→ **Document text**:
One passage from the article: “In what appeared to be a sort of diversity sting operation, Rep. Robert C. Scott, Virginia Democrat, led off his questions to Mr. Chertoff by demanding that the secretary’s staff stand up to be scrutinized.” Why didn’t he demand that they give blood samples?

You will be happy to know — or not — that, regardless of 9/11, America is still America. Not only did 9/11 not change everything; I’m not sure it changed anything at all.

‐Be sure you know the name of Eliécer Ávila Sicilia. He is a computer-science student in Cuba, and amazing. He did something unthinkable: He questioned Ricardo Alarcón, head of the sham legislature known as the Cuban National Assembly, in a public forum. This young man asked Alarcón why Cubans are not allowed to travel abroad. He also asked why they are forbidden to enter certain hotels on the island. (They are foreigners-only.)

Alarcón, disturbed, both ducked the questions and lied. He said that, in the U.S., Hispanics are kicked out of stores, because of their appearance. In any case, how does that address the “tourism apartheid,” as it’s known, in Cuba?

If you want to see a video of Ávila Sicilia, questioning Alarcón, go here. Shortly after this event, the young man was arrested by State Security. And shortly after that, he issued a kind of recantation — you can read about it on Marc Masferrer’s blog.

In any event, Eliécer Ávila Sicilia: a name worth remembering.

‐And bless the name of Bjork, the Icelandic pop star. At the end of a concert in Shanghai, she sang a song called “Declare Independence” — and yelled “Tibet!” several times. Afterward, the Ministry of Culture declared, “We shall never tolerate any attempt to separate Tibet from China and will no longer welcome any artists who deliberately do this.”

Oh, Bjork, you are good. Thank you. None of the other foreigners who go to China — pop musicians, classical musicians, businessmen, etc. — utter a peep. Ever.

Again, thank you.

‐Was very amused by something a friend sent me. He cited a New Yorker piece on Michelle Obama: “. . . she is not a repressed intellectual, in the mode of Teresa Heinz Kerry.” He said, “Huh??? Did we all miss something four years ago?”

Well, that election is over, so it’s safe now, you see?

‐I was reading an airline magazine, and there was a feature on Elle Macpherson. You naturally turn to that. And she gave her “holiday reading” (I don’t know what the holiday was): The Live Earth Global Warming Survival Handbook (natch). And anything by Noam Chomsky.

Oh, Elle. Come on! My hope is, she has never heard of Chomsky — or the Survival Handbook — and that these readings were supplied on Elle’s behalf by some leftoid PR man.

Again, that is my hope . . .

#JAYBOOK#

‐A little fun with inscriptions? A buyer of the above-advertised book said, “Jay, please inscribe it this way: Recommend a cocktail to be enjoyed while reading your book. Or, if you want, give a recipe for one.” I wrote, “Honestly, I would recommend a chocolate milkshake.” Actually, two.

→ **Directive 1**:
In the excerpt, what did Bjork yell several times at the end of her concert in Shanghai?
The excerpt above and the records that follow are unrelated materials.

Coordinate annotation records:
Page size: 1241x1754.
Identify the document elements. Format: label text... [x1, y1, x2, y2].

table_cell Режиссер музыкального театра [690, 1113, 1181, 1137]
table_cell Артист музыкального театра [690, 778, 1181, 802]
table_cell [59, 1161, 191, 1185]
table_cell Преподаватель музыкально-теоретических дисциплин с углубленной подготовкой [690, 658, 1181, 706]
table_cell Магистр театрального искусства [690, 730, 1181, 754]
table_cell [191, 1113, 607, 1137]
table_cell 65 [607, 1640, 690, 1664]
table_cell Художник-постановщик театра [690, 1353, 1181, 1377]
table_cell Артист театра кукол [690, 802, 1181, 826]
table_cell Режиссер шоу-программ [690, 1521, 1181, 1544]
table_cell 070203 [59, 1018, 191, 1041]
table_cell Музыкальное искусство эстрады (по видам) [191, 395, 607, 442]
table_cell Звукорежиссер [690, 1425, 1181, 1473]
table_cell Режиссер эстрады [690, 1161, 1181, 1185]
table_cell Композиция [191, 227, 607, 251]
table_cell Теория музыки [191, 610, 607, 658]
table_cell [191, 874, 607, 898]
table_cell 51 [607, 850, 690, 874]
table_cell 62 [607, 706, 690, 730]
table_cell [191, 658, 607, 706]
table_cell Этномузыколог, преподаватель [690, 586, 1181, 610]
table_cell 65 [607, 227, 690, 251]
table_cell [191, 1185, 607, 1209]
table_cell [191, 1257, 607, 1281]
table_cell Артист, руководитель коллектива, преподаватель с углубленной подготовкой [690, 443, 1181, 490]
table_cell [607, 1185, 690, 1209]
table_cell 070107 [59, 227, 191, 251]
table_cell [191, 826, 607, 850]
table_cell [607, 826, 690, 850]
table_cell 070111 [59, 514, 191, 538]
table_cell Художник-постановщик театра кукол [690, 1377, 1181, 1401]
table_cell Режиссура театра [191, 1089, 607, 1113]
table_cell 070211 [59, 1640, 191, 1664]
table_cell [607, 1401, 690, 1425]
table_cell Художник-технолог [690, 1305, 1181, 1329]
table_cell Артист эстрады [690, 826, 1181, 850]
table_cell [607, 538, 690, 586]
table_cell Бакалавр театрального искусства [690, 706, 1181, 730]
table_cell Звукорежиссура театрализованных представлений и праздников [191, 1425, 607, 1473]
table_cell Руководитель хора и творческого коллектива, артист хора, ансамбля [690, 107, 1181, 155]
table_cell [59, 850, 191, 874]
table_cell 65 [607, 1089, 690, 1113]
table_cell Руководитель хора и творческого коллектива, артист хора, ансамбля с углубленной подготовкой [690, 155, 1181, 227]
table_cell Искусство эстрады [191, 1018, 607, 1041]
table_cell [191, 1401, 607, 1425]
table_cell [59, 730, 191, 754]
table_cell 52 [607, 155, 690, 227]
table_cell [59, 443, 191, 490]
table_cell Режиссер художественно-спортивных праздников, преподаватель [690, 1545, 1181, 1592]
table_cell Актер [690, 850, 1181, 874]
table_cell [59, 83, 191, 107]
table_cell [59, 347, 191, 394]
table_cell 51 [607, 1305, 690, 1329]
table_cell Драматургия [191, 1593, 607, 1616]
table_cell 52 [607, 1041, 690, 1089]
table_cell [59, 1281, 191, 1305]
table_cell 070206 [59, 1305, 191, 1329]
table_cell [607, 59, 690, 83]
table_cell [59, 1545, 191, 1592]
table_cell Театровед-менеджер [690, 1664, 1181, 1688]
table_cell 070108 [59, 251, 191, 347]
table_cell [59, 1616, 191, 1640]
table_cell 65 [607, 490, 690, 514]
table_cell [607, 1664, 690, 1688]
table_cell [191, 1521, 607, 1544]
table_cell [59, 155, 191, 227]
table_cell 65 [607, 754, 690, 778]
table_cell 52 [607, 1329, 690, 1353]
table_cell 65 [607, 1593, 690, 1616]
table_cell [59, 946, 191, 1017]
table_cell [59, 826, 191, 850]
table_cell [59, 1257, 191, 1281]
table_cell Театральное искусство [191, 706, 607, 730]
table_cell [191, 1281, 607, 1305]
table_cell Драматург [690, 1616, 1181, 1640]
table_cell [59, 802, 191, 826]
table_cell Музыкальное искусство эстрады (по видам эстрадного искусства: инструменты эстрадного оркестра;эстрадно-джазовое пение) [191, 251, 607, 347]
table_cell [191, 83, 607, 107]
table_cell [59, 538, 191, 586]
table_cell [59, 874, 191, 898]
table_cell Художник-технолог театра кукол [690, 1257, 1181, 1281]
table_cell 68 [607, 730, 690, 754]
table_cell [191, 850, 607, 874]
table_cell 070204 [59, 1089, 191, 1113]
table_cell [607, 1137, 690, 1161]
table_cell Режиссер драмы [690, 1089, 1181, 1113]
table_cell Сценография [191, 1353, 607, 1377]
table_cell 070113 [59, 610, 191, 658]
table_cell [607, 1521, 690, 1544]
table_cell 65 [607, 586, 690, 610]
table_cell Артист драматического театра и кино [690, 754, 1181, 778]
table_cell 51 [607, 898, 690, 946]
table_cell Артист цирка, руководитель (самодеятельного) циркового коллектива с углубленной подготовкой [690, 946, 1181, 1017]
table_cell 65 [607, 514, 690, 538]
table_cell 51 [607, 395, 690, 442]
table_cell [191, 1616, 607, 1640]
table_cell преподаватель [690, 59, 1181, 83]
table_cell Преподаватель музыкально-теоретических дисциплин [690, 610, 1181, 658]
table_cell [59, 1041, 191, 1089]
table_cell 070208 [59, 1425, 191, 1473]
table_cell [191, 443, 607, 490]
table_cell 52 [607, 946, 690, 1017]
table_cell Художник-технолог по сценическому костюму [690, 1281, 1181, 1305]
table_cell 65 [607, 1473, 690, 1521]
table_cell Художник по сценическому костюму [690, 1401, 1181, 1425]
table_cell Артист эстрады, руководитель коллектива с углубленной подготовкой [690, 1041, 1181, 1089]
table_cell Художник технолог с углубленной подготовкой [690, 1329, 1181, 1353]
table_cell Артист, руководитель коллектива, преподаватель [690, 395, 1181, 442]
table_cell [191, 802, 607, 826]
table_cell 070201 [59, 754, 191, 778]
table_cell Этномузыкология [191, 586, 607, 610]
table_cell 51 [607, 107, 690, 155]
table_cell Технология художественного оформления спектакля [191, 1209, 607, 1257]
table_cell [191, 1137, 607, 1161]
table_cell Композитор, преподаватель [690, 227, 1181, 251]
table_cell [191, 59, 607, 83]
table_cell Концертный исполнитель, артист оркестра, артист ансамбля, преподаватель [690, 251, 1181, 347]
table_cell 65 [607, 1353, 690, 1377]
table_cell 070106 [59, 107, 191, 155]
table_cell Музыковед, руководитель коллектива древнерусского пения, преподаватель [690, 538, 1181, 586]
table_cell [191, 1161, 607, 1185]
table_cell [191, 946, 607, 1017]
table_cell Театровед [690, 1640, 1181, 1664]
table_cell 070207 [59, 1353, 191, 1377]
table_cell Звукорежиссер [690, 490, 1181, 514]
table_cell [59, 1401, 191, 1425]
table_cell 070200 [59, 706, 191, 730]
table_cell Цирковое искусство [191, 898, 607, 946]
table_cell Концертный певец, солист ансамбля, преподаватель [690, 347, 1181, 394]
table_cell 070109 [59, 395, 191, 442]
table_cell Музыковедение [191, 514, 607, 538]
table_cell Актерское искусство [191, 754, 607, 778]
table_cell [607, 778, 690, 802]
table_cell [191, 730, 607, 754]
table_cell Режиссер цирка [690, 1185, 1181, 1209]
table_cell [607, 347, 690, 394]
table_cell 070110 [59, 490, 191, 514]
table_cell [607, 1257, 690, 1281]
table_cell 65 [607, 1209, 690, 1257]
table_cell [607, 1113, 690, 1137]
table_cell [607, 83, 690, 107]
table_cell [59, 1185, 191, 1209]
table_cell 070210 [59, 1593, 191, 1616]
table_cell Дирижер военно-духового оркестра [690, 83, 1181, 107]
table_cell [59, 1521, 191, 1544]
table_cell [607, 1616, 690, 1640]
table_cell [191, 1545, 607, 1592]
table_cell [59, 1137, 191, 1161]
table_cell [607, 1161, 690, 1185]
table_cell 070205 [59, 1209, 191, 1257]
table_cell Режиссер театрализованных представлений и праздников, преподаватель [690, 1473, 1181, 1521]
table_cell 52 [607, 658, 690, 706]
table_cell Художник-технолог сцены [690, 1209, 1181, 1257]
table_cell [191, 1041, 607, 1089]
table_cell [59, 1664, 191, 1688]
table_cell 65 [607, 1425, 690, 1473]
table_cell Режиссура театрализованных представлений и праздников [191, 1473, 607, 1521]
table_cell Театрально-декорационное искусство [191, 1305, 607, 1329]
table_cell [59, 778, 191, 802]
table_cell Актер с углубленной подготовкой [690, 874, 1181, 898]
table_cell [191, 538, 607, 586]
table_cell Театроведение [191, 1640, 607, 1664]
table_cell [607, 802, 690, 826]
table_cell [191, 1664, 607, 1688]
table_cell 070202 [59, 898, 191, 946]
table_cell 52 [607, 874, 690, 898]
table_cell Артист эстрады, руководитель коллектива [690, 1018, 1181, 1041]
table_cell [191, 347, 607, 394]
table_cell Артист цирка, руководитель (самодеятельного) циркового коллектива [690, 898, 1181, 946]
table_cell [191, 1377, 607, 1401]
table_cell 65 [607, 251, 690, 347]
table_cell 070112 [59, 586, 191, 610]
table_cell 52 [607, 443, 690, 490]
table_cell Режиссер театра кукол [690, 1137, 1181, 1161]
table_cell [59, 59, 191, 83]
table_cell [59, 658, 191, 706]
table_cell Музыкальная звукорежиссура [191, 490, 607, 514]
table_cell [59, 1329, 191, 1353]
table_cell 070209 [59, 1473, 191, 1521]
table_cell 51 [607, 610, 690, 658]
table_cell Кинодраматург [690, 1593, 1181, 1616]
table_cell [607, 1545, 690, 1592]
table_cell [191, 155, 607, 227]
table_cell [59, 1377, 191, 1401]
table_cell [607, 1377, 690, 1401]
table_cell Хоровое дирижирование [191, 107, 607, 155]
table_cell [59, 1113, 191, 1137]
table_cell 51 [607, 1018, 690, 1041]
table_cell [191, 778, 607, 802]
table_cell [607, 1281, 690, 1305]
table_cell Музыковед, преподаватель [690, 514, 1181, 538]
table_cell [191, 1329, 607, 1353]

→ **Directive 2**:
Which lines of the records contain the string "театрализованных"? Report each one in full, treating uppercase and lowercase as different.

→ **Written answer 1**:
She yelled "Tibet!"

→ **Written answer 2**:
table_cell Звукорежиссура театрализованных представлений и праздников [191, 1425, 607, 1473]
table_cell Режиссер театрализованных представлений и праздников, преподаватель [690, 1473, 1181, 1521]
table_cell Режиссура театрализованных представлений и праздников [191, 1473, 607, 1521]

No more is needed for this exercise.